The claims of Michael Springman, State Department veteran of the Jeddah visa bureau, that the CIA ran the office and issued visas to al Qaeda members so they could receive training in the United States, sound like the sour grapes of someone who was fired for making such wild accusations.

That one of George Bush's first acts as President, in January 2001, was to end the two-year deployment of attack submarines which were positioned within striking distance of al Qaeda's Afghanistan camps, even as the group's guilt for the Cole bombing was established, proves that a transition from one administration to the next is never an easy task.

That so many influential figures in and close to the Bush White House had expressed, just a year before the attacks, the need for a "new Pearl Harbor" before their militarist ambitions could be fulfilled, demonstrates nothing more than the accidental virtue of being in the right place at the right time.

That the company PTECH, founded by a Saudi financier placed on America’s Terrorist Watch List in October 2001, had access to the FAA’s entire computer system for two years before the 9/11 attack, means he must not have been such a threat after all.

That whistleblower Indira Singh was told to keep her mouth shut and forget what she learned when she took her concerns about PTECH to her employers and federal authorities, suggests she lacked the big picture. And that the Chief Auditor for JP Morgan Chase told Singh repeatedly, as she answered questions about who supplied her with what information, that "that person should be killed," suggests he should take an anger management seminar.

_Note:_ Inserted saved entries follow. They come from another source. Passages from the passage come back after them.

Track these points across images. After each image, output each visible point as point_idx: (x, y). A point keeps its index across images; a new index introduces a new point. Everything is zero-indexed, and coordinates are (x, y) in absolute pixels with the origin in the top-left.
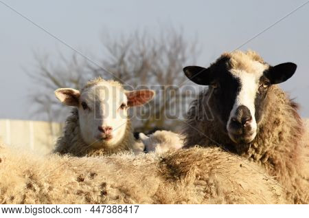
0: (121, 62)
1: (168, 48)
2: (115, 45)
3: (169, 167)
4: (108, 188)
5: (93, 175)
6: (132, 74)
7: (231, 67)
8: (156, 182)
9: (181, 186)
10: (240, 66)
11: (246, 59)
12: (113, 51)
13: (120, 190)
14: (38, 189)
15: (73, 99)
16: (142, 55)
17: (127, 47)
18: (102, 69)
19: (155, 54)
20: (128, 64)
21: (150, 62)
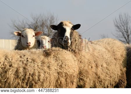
0: (37, 23)
1: (50, 19)
2: (35, 18)
3: (46, 53)
4: (29, 59)
5: (24, 56)
6: (39, 26)
7: (63, 25)
8: (42, 57)
9: (49, 58)
10: (66, 25)
11: (67, 23)
12: (34, 20)
13: (32, 60)
14: (8, 60)
15: (19, 34)
16: (42, 21)
17: (38, 18)
18: (31, 25)
19: (46, 21)
20: (38, 23)
21: (44, 23)
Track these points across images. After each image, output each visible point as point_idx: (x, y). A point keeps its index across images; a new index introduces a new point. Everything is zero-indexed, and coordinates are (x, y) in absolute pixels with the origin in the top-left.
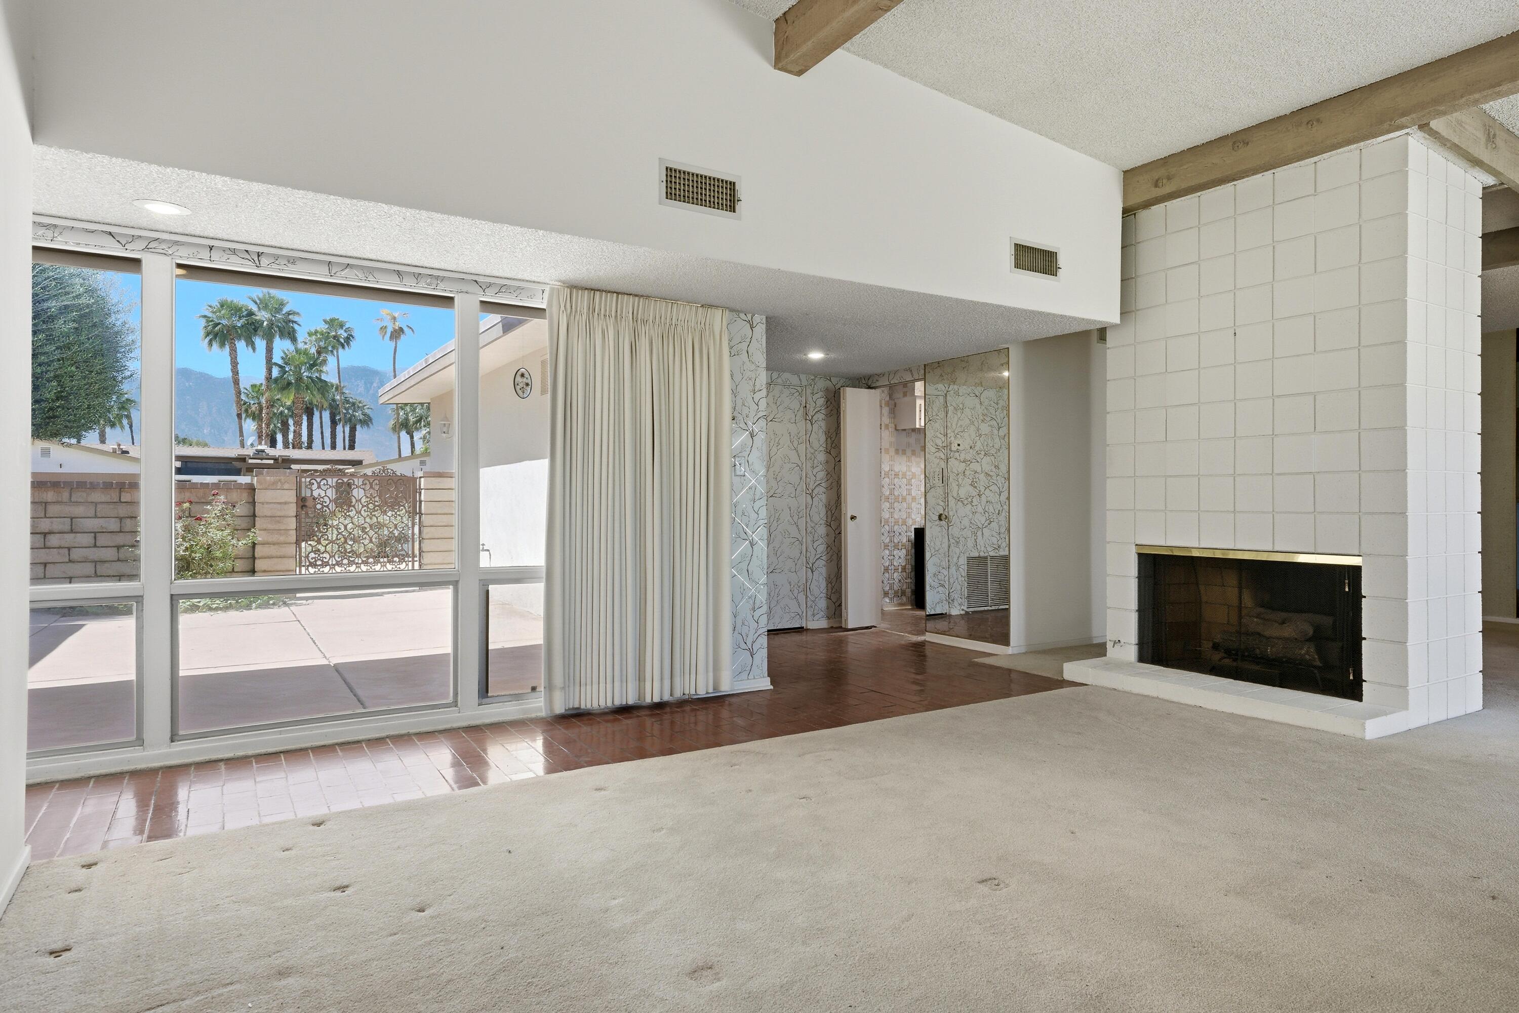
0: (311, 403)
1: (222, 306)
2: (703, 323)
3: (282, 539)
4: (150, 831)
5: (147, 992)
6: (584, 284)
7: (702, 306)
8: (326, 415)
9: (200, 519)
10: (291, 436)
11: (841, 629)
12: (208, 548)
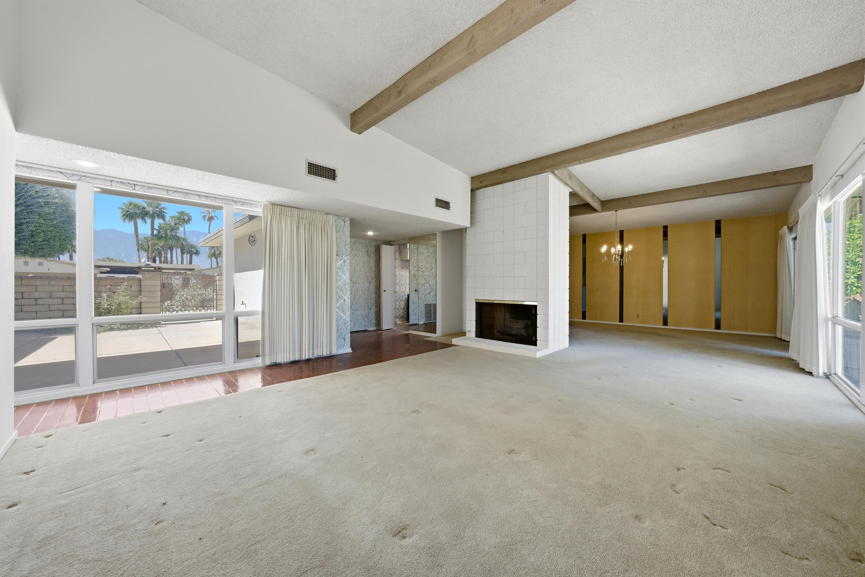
0: (172, 245)
1: (130, 204)
2: (325, 220)
3: (154, 300)
4: (81, 420)
5: (71, 483)
6: (279, 204)
7: (325, 214)
8: (179, 251)
9: (115, 292)
10: (163, 259)
11: (380, 330)
12: (119, 304)
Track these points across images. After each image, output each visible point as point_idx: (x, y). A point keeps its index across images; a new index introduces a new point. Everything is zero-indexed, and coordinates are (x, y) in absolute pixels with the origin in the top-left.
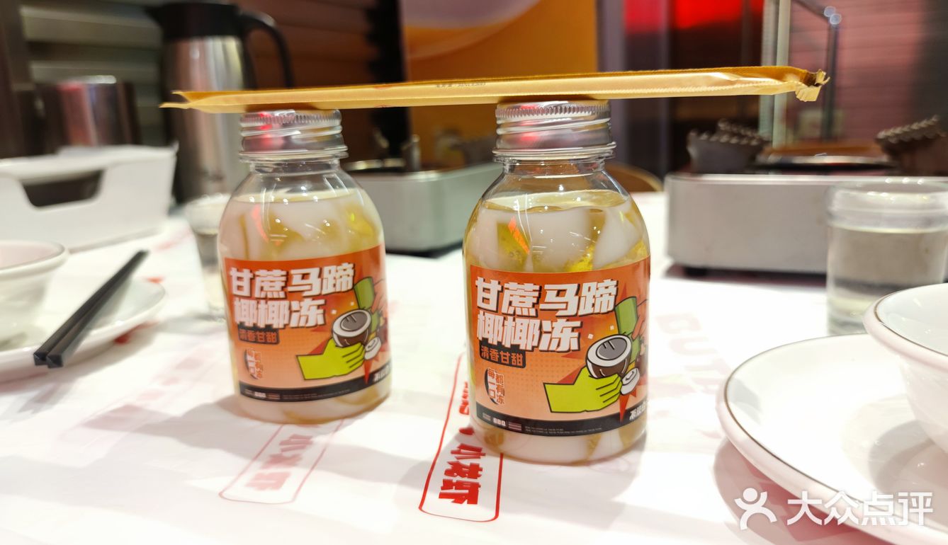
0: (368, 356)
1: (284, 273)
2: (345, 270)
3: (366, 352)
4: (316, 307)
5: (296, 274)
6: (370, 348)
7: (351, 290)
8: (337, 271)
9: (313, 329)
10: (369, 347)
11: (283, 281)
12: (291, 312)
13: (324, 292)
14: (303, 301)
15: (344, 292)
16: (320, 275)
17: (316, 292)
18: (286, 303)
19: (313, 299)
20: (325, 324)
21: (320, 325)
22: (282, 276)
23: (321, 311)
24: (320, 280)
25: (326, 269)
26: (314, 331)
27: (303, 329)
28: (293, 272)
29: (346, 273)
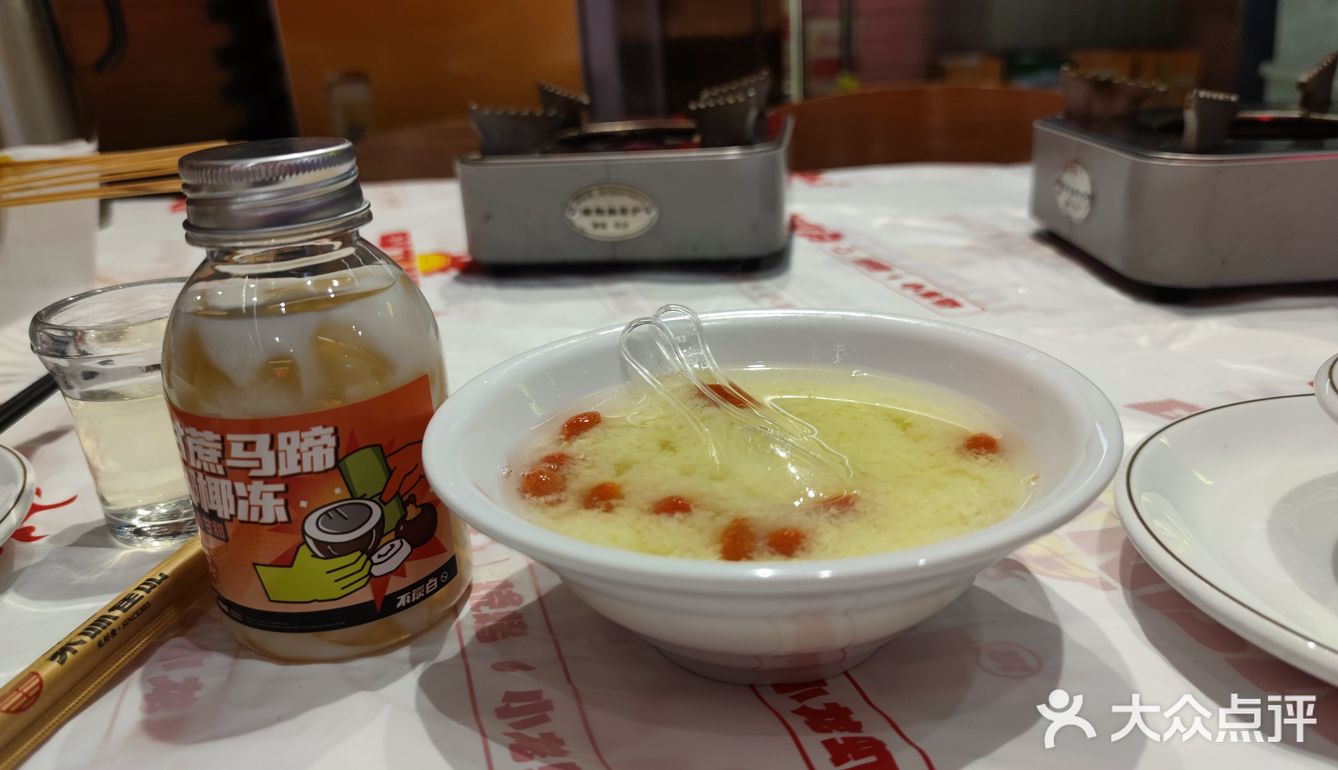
0: (377, 571)
1: (218, 437)
2: (317, 438)
3: (373, 564)
4: (271, 495)
5: (236, 441)
6: (382, 559)
7: (333, 468)
8: (302, 440)
9: (271, 527)
10: (380, 556)
11: (218, 450)
12: (236, 499)
13: (283, 472)
14: (251, 484)
15: (319, 473)
16: (273, 445)
17: (268, 470)
18: (226, 483)
19: (266, 483)
20: (290, 521)
21: (282, 523)
22: (216, 441)
23: (281, 501)
24: (272, 453)
25: (282, 437)
26: (273, 530)
27: (256, 526)
28: (230, 437)
29: (321, 442)
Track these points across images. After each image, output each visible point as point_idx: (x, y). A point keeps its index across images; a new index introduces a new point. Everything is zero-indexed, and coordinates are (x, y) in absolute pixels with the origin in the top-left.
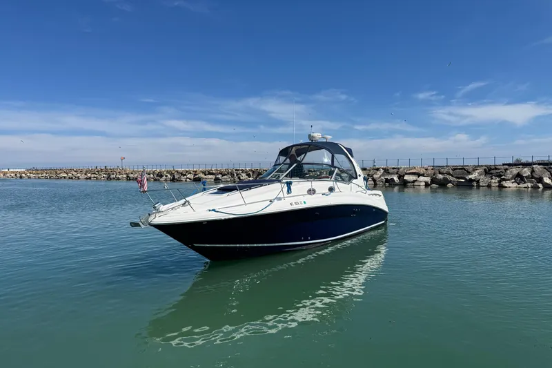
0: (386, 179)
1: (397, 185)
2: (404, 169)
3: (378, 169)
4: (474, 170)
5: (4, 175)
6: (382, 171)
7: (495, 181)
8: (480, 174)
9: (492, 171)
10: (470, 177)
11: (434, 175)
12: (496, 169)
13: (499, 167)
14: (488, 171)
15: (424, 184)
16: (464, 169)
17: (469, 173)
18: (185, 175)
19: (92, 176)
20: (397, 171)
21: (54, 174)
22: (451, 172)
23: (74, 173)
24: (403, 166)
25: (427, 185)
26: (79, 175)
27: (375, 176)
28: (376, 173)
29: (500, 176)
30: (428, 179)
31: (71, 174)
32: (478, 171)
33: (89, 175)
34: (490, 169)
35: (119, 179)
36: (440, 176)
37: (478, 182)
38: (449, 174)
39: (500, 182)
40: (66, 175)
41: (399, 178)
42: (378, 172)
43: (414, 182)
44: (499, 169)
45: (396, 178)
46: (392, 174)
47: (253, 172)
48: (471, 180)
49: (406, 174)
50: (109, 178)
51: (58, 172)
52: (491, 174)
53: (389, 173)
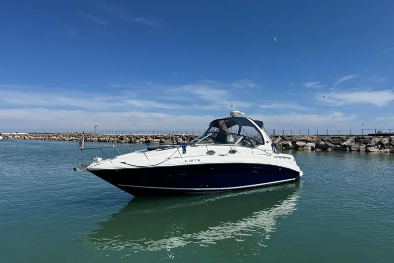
0: (283, 144)
1: (291, 148)
2: (296, 136)
3: (277, 137)
4: (347, 139)
5: (13, 137)
6: (280, 138)
7: (363, 147)
8: (352, 142)
9: (361, 140)
10: (344, 143)
11: (318, 142)
12: (363, 138)
13: (365, 137)
14: (358, 139)
15: (311, 148)
16: (340, 138)
17: (344, 141)
18: (139, 139)
19: (74, 138)
20: (291, 138)
21: (48, 136)
22: (330, 139)
23: (61, 136)
24: (296, 134)
25: (313, 149)
26: (64, 138)
27: (275, 142)
28: (275, 140)
29: (366, 143)
30: (313, 145)
31: (59, 137)
32: (350, 139)
33: (72, 138)
34: (359, 138)
35: (92, 141)
36: (323, 143)
37: (350, 147)
38: (329, 141)
39: (366, 148)
40: (55, 138)
41: (293, 143)
42: (277, 139)
43: (303, 146)
44: (365, 138)
45: (290, 144)
46: (288, 140)
47: (187, 137)
48: (345, 146)
49: (298, 140)
50: (86, 140)
51: (51, 135)
52: (360, 141)
53: (285, 139)
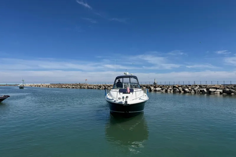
0: (201, 90)
1: (206, 93)
2: (209, 86)
3: (196, 86)
5: (42, 86)
6: (198, 86)
11: (224, 89)
15: (219, 93)
19: (75, 87)
20: (206, 86)
21: (60, 86)
22: (233, 87)
23: (68, 86)
24: (209, 84)
26: (69, 86)
27: (195, 89)
28: (195, 88)
33: (73, 86)
35: (84, 88)
36: (228, 89)
40: (65, 86)
41: (208, 89)
42: (197, 87)
43: (214, 92)
45: (205, 90)
46: (204, 88)
50: (81, 88)
51: (62, 85)
53: (202, 87)
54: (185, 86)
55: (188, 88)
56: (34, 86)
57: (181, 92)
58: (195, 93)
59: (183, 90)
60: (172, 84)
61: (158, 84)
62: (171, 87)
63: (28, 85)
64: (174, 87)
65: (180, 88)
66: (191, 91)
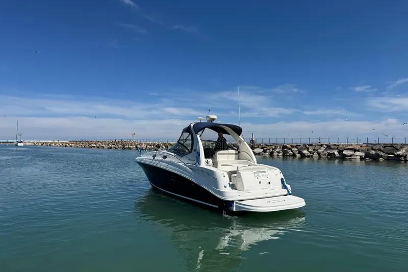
0: (329, 153)
1: (337, 158)
2: (343, 145)
3: (322, 145)
4: (401, 148)
5: (55, 144)
6: (325, 147)
8: (407, 151)
10: (399, 153)
11: (368, 151)
15: (360, 158)
16: (393, 146)
17: (398, 150)
19: (113, 146)
20: (337, 147)
21: (87, 144)
22: (382, 149)
23: (101, 144)
24: (342, 142)
25: (362, 159)
26: (104, 145)
27: (319, 151)
28: (320, 148)
30: (362, 154)
31: (98, 145)
32: (405, 149)
33: (110, 145)
35: (130, 149)
36: (373, 152)
37: (405, 157)
38: (380, 150)
40: (95, 145)
41: (340, 152)
42: (322, 148)
43: (351, 156)
45: (336, 153)
46: (333, 149)
48: (399, 156)
49: (345, 149)
50: (124, 148)
51: (90, 143)
53: (330, 148)
54: (302, 146)
55: (308, 149)
56: (40, 144)
57: (296, 156)
58: (320, 157)
59: (300, 152)
60: (281, 141)
61: (258, 142)
62: (280, 148)
63: (30, 142)
64: (284, 147)
65: (294, 149)
66: (313, 154)
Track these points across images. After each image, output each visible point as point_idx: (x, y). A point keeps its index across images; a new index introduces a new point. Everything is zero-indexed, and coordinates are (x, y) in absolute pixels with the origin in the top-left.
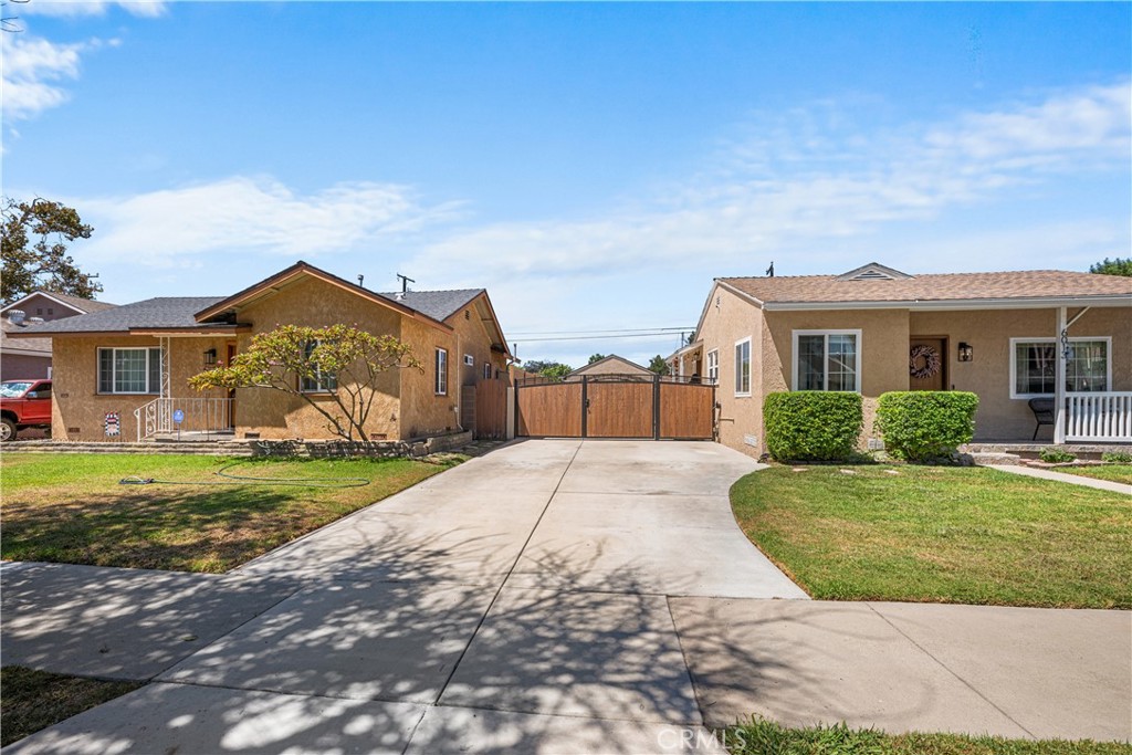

That on May 8, 2001, Dick Cheney took upon himself the job of co-ordinating a response to domestic terror attacks even as he was crafting the administration’s energy policy which bore implications for America's military, circumventing the established infrastructure and ignoring the recommendations of the Hart-Rudman report, merely shows the VP to be someone who finds it hard to delegate.

That the standing order which covered the shooting down of hijacked aircraft was altered on June 1, 2001, taking discretion away from field commanders and placing it solely in the hands of the Secretary of Defense, is simply poor planning and unfortunate timing. Fortunately the error has been corrected, as the order was rescinded shortly after 9/11.

That in the weeks before 9/11, FBI agent Colleen Rowley found her investigation of Zacarias Moussaoui so perversely thwarted that her colleagues joked that bin Laden had a mole at the FBI, proves the stress-relieving virtue of humour in the workplace.

That Dave Frasca of the FBI’s Radical Fundamentalist Unit received a promotion after quashing multiple, urgent requests for investigations into al Qaeda assets training at flight schools in the summer of 2001 does appear on the surface odd, but undoubtedly there's a good reason for it, quite possibly classified.

That FBI informant Randy Glass, working an undercover sting, was told by Pakistani intelligence operatives that the World Trade Center towers were coming down, and that his repeated warnings which continued until weeks before the attacks, including the mention of planes used as weapons, were ignored by federal authorities, is simply one of the many "What Ifs" of that tragic day.